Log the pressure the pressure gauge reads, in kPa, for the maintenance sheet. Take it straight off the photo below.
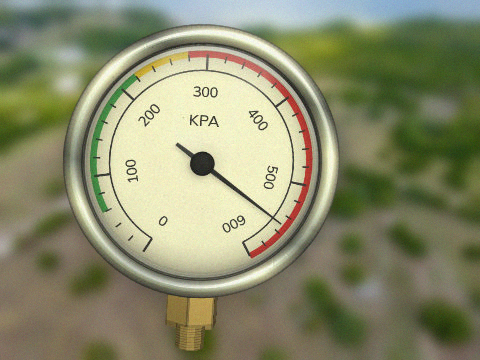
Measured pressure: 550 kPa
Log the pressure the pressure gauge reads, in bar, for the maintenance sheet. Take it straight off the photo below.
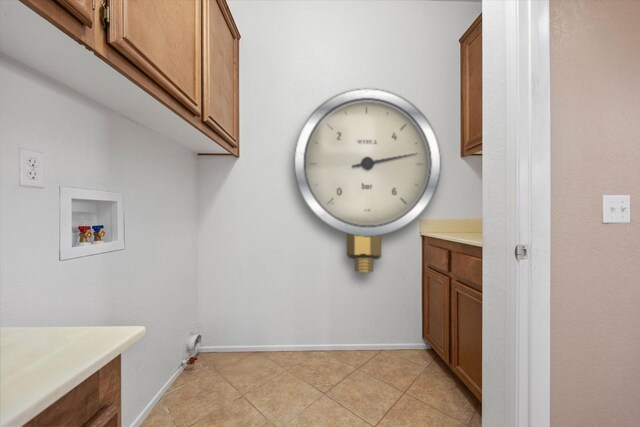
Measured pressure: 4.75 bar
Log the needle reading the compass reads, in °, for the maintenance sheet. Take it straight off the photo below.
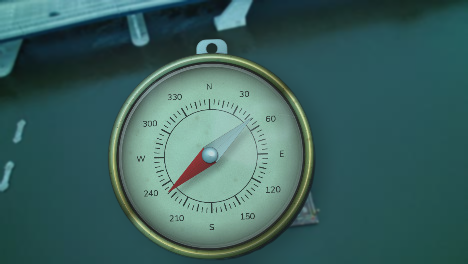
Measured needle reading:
----------
> **EXERCISE DETAILS**
Extract every line of the listing above verbatim, omitting the pictures.

> **FINISHED EXERCISE**
Log the pressure the pressure gauge reads, in kPa, for the maintenance sheet. Take it straight off the photo below.
Measured pressure: 550 kPa
Log the pressure the pressure gauge reads, in bar, for the maintenance sheet. Take it straight off the photo below.
Measured pressure: 4.75 bar
Log the needle reading the compass reads, in °, for the maintenance sheet. Take it straight off the photo below.
Measured needle reading:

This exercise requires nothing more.